PS confirmed on Friday that the Nine board had been made aware of the relationship.
"The separation, we told the kids a year ago, that was a difficult period, and then we had the business challenges of COVID … which was a lonely time, for a lot of people," Marks admitted, adding that he continued to work from Nine's offices.
But in the past "couple of months" that loneliness had started to lift for Marks as his relationship with Baker became a romantic one, although exactly when that shift happened is not clear, Marks insisting it was still "early days".
"Coming out of COVID the business started to improve, people were coming back into the office. I guess I just started to think about what might be the next stage for me personally on many fronts," Marks said, adamant that he and Baker had not breached any company policies.
"Everyone wants to be happy," an emotional Marks said. "People think you should be superhuman in these roles, but you are still just a person."
Brush with fame
Slowly but surely, Sydney's social scene is coming back to life, albeit within the confines of the COVID-19 era.
On Wednesday film producer Margaret Fink, former NSW Legislative Council president Dr Meredith Burgmann, Dinosaur Designs creator Louise Olsen, social stalwart Skye Leckie and her freshly graduated interior designer son Harry, along with Sam and stockbroker Les Owen, who have recovered from the dreaded virus, descended on the Art Gallery of NSW for the launch of Sydney gallerist Tim Olsen's book Son of the Brush.
Guests behaved, taking to their seats before being granted bubbles while individual plates of canapes were a happy alternative to the old days of hungry socialites chasing waiters.
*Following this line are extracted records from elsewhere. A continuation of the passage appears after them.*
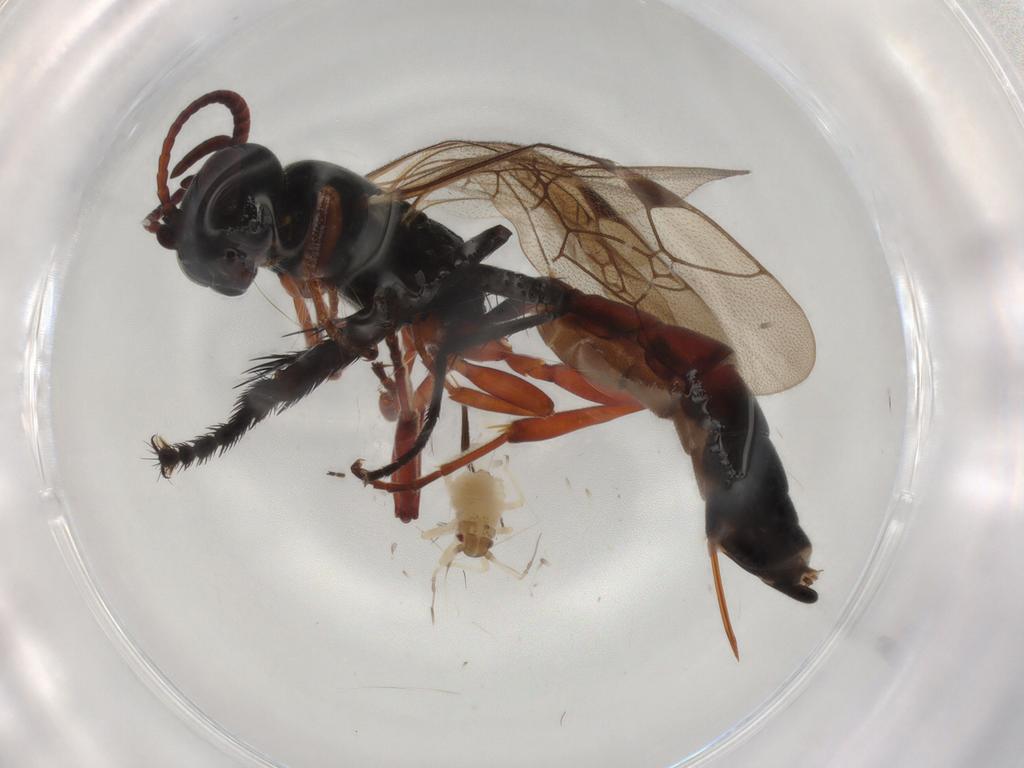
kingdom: Animalia
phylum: Arthropoda
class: Insecta
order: Hymenoptera
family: Ichneumonidae
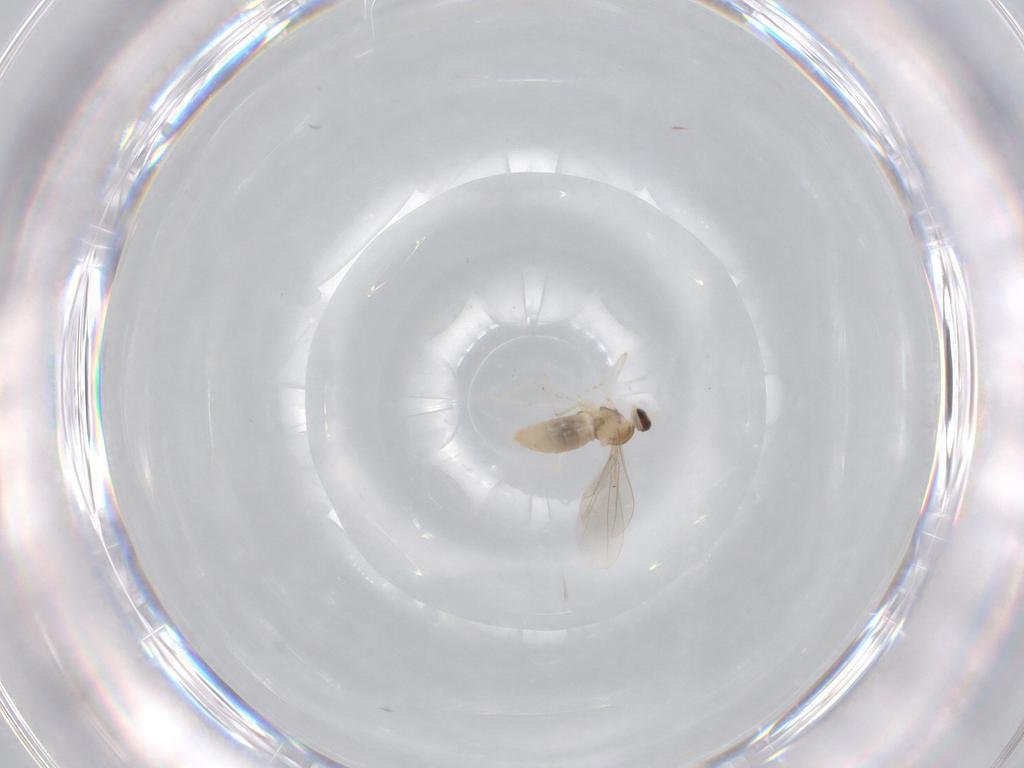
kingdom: Animalia
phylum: Arthropoda
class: Insecta
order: Diptera
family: Cecidomyiidae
On Thursday night at the wealthy Kahlbetzer family compound – the expansive Windemere waterfront at Vaucluse – Donna Kahlbetzer, wife of polo and agricultural tycoon Johnny, launched her Donna Forbes range of glow-in-the-dark illuminated handbags, inspired by her many years in Monte Carlo with her first husband, motorcycle champion Wayne Gardner.
Once temperature checks and contact details had been sorted, and a trip through the sanitiser dip, the intimate gathering, surrounded by one of Sydney's most extraordinary art collections, got underway.